April futures broke through the 100-day moving average support level at 89.20 cents, which triggered active fund liquidation.

"Hedge fund long positions in the hogs, and to some extent in the cattle, got routed today as price declines took out some of the critical moving averages," said independent livestock futures trader Dan Norcini.

Stronger cash hog and wholesale prices are needed to reverse the selling spree in the hog futures, he said.

Cattle fade with cash hopes

CME live cattle futures sagged amid fading price optimism for cattle left unsold in the cash market, traders and analysts said.

They said technical-related selling contributed to market losses.

Packers showed little interest in buying cattle after roughly 2,500 head sold in Texas on Tuesday at $128/cwt, steady with last week, a feedlot manager said.

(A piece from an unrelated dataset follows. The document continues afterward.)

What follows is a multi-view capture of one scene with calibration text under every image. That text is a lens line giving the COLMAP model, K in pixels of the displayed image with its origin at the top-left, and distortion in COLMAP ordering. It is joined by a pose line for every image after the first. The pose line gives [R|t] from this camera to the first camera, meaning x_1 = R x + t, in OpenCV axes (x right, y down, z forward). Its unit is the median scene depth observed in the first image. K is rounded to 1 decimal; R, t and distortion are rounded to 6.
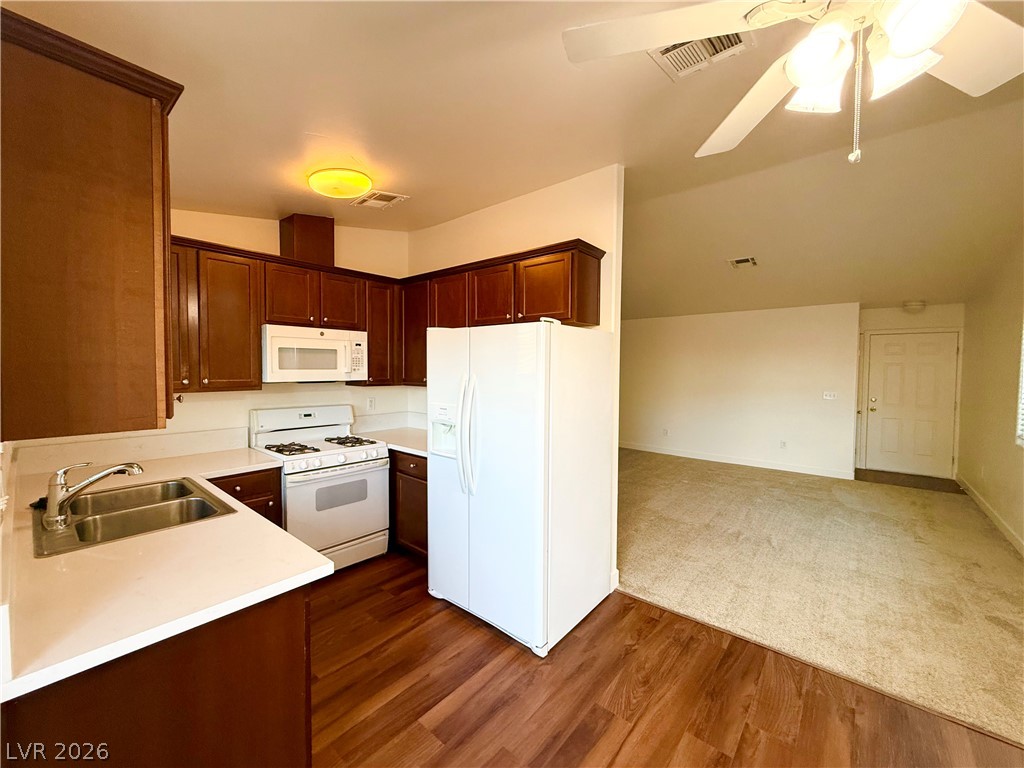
lens RADIAL K [[407.6, 0, 512.0], [0, 407.6, 384.0], [0, 0, 1]] dist [-0.001756, -0.000359]
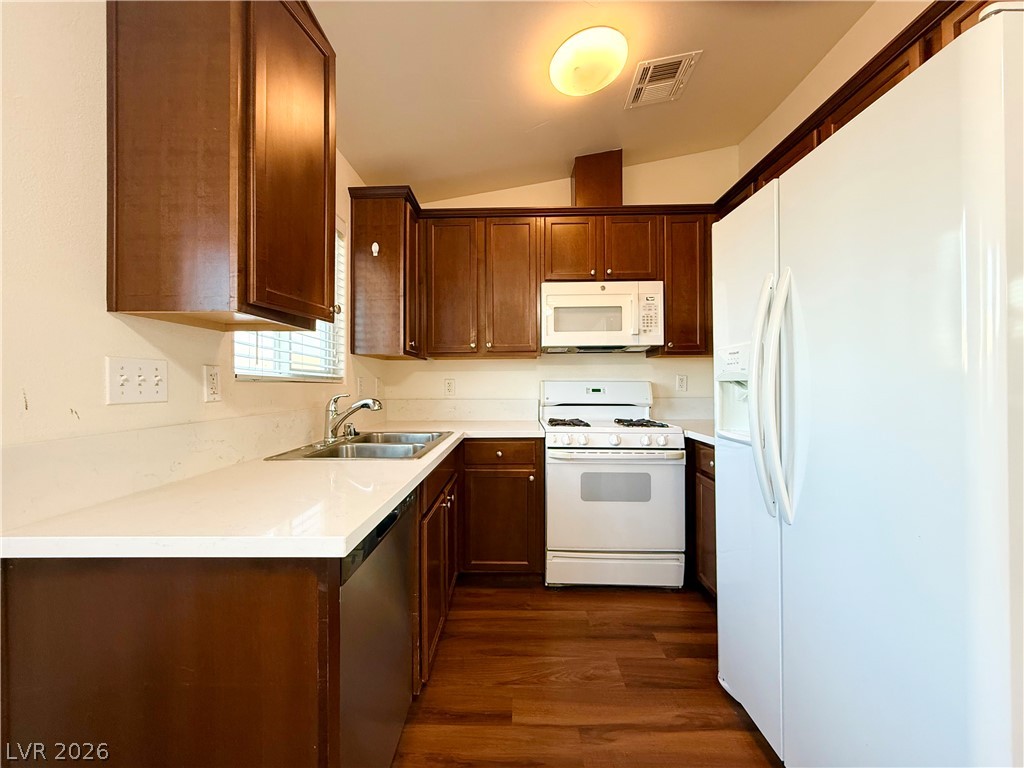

Since then, cash bids surfaced in Kansas at $126 and $125 in Nebraska, said feedlot sources. Overall, asking prices for remaining cattle in the Plains stood at $130, they said.

Processors may reduce slaughter rates and raise prices for beef at wholesale to stabilize fallen margins.

USDA estimated Wednesday cattle slaughter at 123,000 head, down 4,000 from a week earlier and 3,000 less than for the same period a year ago.

HedgersEdge.com put the average beef packer margin for Wednesday at a negative $67.10 per head, compared with a negative $64.20 on Tuesday and a negative $57.30 on Jan. 2.

But, supermarkets are reluctant to spend more for fresh beef above current price levels.

The price for wholesale choice beef Wednesday morning was $193.46/cwt, down 52 cents from Tuesday; select cuts gained 30 cents to $183.61, USDA said.

Also, unusually warm weather in the Plains is causing cattle to gain weight sooner than expected, making them more accessible to processors.

CME live cattle February and April selling increased after both contracts fell through their respective 40-day moving average support levels of 131.82 and 135.67 cents.

Spot February closed one cent per pound lower, or down 0.75 per cent, to 131.55 cents. April ended down 0.9 cent, or 0.7 per cent, to 135.35 cents.

Feeder cattle futures dropped on live cattle market losses, technical selling and firmer corn prices.

Spot January ended down 1.225 cents/lb., or 0.8 per cent, to 151.5 cents. Most-actively traded March was 1.225 cents lower, or down 0.79 per cent, at 153.775 cents.

— Theopolis Waters writes for Reuters from Chicago.